EXTRACTED TEXT =
Something remarkable just happened.
My wife has been bugging me to come downtown with her, get a latte at the World Cup, and “fantasize” about housing, so that’s what I did today, deadlines be damned. The idea (suggested by our friendly neighborhood Jungian analyst in Zurich) was to take any housing discussion to a neutral location (not at home, in other words), since we’ve often been at odds on the subject. Well, not actually “at odds,” but what usually happens is that I get defensive, fearing that my lovely wife wants me to live somewhere that would make me want to throw up. My mommy telling me I can’t have any fun, don’t you know.
And it was hard to get me to talk, but after a while, I did. The World Cup latte was excellent, the sun was warm and bright, and I finally went on for some time about what **I** truly desired by way of a home for us and studio for myself, which is just what she wanted to know. The punch line, if there is one, is that she’s fine with all of that and thinks even bigger herself. Ultimately, we’re on exactly the same page: buy a piece of LAND and build a simple, energy-efficient off-grid home on the edge of the wilderness, and so on. Fortunately, just about anywhere you go around here is “on the edge of the wilderness,” including where we live now, something that would never be true back East, for example.

But what I really noticed is how deeply ingrained the “oh, but I can’t have that” stuff is buried. It’s sad, but understandable. This also manifests as physical events, which is why one needs to pay attention. After we talked, I felt like some of the buried bullshit was now exposed to the sun, where it might dry up and blow away. I also detected a very subtle internal shift, and she said she felt better. As we were driving home on the bumpy dirt road past the fallen-down corrals, mouldering single-wides, and dead car field mouse condominiums, she said, “When we drive out this road for the last time, it’ll be sad, but I’ll also be so happy…”

DATA PROVIDED =
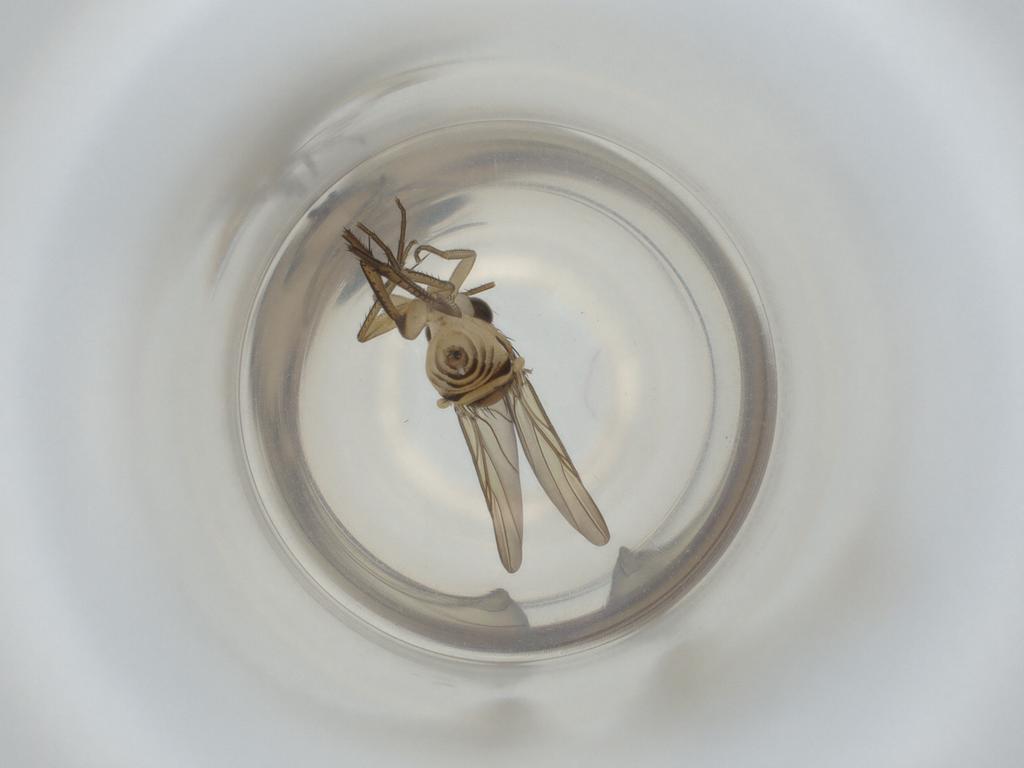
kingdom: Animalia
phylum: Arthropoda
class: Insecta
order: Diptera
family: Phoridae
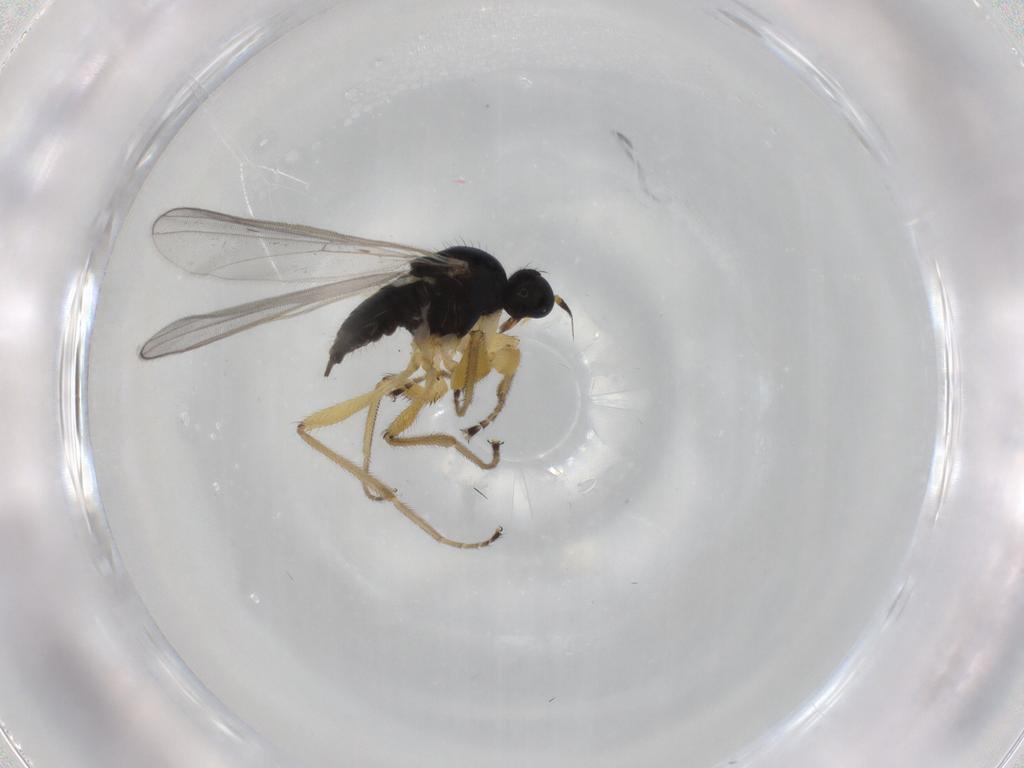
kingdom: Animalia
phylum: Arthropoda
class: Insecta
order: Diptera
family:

SET PROBLEM = Resume the essay about the couple's housing talk over lattes, starting right after its final sentence, and write a few more paragraphs in the same voice.

EXPECTED OUTPUT =
And at just that instant, right before we pulled into the driveway, a skinny tan coyote walked (not ran) across the road about 20 yards in front of us. AAGHH! Coyote the Trickster, always unnerving if you understand the symbolism and the juxtaposition with important plans. Not necessarily “bad,” however, just surprising: what you think will happen may not, and what you don’t want to have happen might, but maybe with a positive effect. The deception may be in one’s own mind — in the Native stories, Coyote also tricks himself. So this is a “be ready for anything” sort of omen, one I usually feel good about unless I’m about to do something that makes me nervous. All I really did was be honest with my wife, however, and she didn’t kill me.
That’s kind of scary in its own way, because it means the door is open!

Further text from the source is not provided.